Pick out every line in the records below that contains the word "epoksi", and copy each one.

*****

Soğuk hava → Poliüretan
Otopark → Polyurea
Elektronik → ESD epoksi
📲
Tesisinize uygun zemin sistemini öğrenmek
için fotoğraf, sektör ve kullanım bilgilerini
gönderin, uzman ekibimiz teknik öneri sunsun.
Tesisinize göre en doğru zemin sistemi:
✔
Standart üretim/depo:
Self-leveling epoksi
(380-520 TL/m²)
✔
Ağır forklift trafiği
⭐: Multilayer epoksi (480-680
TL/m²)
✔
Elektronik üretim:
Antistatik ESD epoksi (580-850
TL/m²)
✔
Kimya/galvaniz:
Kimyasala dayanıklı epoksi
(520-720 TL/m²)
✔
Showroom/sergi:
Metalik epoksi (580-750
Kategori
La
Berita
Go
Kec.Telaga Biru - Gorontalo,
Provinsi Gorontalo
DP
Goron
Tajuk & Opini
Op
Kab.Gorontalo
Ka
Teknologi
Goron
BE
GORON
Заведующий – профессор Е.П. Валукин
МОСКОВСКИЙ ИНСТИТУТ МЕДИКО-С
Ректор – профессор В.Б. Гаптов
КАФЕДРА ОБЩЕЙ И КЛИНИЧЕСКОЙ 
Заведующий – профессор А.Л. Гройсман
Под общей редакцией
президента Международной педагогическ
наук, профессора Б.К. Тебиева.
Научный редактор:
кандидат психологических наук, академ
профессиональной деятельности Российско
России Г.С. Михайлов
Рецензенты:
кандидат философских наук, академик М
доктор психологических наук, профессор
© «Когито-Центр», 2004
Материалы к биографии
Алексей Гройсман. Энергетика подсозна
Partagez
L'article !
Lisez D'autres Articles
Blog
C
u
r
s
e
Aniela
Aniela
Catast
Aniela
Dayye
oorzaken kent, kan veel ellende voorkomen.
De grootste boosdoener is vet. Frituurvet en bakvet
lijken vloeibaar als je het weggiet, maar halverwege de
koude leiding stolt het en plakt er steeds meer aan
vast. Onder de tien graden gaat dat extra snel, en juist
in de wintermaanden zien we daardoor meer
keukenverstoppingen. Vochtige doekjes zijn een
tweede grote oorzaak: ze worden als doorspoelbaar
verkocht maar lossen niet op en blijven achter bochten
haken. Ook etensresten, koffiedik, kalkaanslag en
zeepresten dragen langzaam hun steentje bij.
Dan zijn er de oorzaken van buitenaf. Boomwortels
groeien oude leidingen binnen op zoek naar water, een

*****

**Output of the exercise:**
Elektronik → ESD epoksi
Self-leveling epoksi
⭐: Multilayer epoksi (480-680
Antistatik ESD epoksi (580-850
Kimyasala dayanıklı epoksi
Metalik epoksi (580-750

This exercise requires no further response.